Encontro de irmãos
Nomeado para o Óscar e o Globo de Ouro de Melhor Filme de Animação, "MIRAI" chegou às salas nacionais sem a pompa de outros títulos em destaque nesses prémios. Mas a nova obra de Mamoru Hosoda merece tanta ou mais atenção do que muitos galardoados.
Autor de "A Rapariga Que Saltava Através do Tempo" (2006), "Crianças Lobos" (2012) ou "O Rapaz e o Monstro" (2015), Mamoru Hosoda tem vindo a conquistar um lugar reputado no cinema de animação japonês, e o seu novo filme ajuda a perceber porquê.

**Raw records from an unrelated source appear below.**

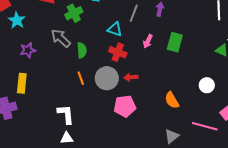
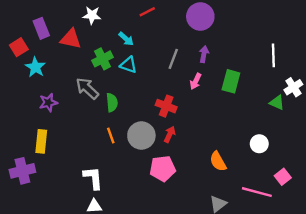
cyan triangle: (115, 29) -> (128, 65), moved
pink arrow: (148, 41) -> (196, 81), moved
green rectangle: (175, 42) -> (231, 81), moved
red cross: (118, 52) -> (166, 106), moved
red arrow: (131, 77) -> (170, 134), turned 120

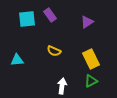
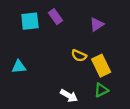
yellow semicircle: (54, 51) -> (79, 56), moved
white arrow: (62, 86) -> (69, 96), turned 112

História alicerçada na infância, "MIRAI" centra-se no quotidiano familiar de um menino de quatro anos, Kun, destabilizado pela notícia do nascimento de uma irmã. Habituado a ter toda a entrega dos pais, o protagonista encontra-se repentinamente numa situação nova, desconfortável, à qual não sabe como reagir. E aos poucos o que era um dia a dia geralmente pacato vai acumulando ansiedade à medida que Kun disputa a atenção paterna e materna com a personagem que dá título ao filme.
Retrato do crescimento capaz de juntar drama, comédia e até um mergulho abrupto no terror (numa recta final desconcertante), "MIRAI" está longe de ser a animação mais convencional para toda a família, desde logo ao não facilitar a aproximação do espectador a um protagonista ao qual não faltam episódios vincados pelo egoísmo ou pela histeria. Mas essa atitude por vezes agreste de Kun só vem reforçar a verosimilhança das cenas domésticas e familiares, atípica em muitos filmes animados ou mesmo de imagem real.
Quando o protagonista vai sendo progressivamente obrigado a lidar com a solidão, encontra refúgio no jardim da sua casa, porta de entrada para um mundo ilusório e/ou fantástico através de visitas de figuras que só ele consegue ver. Através delas, "MIRAI" vai alargando o espectro de um relato que acaba por ter contornos de grande saga familiar, com um diálogo entre gerações que ajuda Kun a encontrar o seu papel.
Se por um lado estes encontros recorrentes levam a que o filme tenha uma narrativa demasiado episódica, e até ocasionalmente redundante, Hosoda sai-se muito bem na abordagem ao conflito interior de uma criança que tem de aprender a partilhar, propondo uma viagem que passa pela sensação de abandono ou acessos de raiva, na qual tanto miúdos como graúdos poderão rever-se. É corajoso, o embate com o lado menos adocicado da infância, e os momentos atormentados permitem que "MIRAI" saia do lugar seguro da animação tradicional para um universo digital caótico, impressionante sem cair no gratuito - e sempre fiel ao desafio emocional de um filme com um dos finais mais comoventes dos últimos tempos.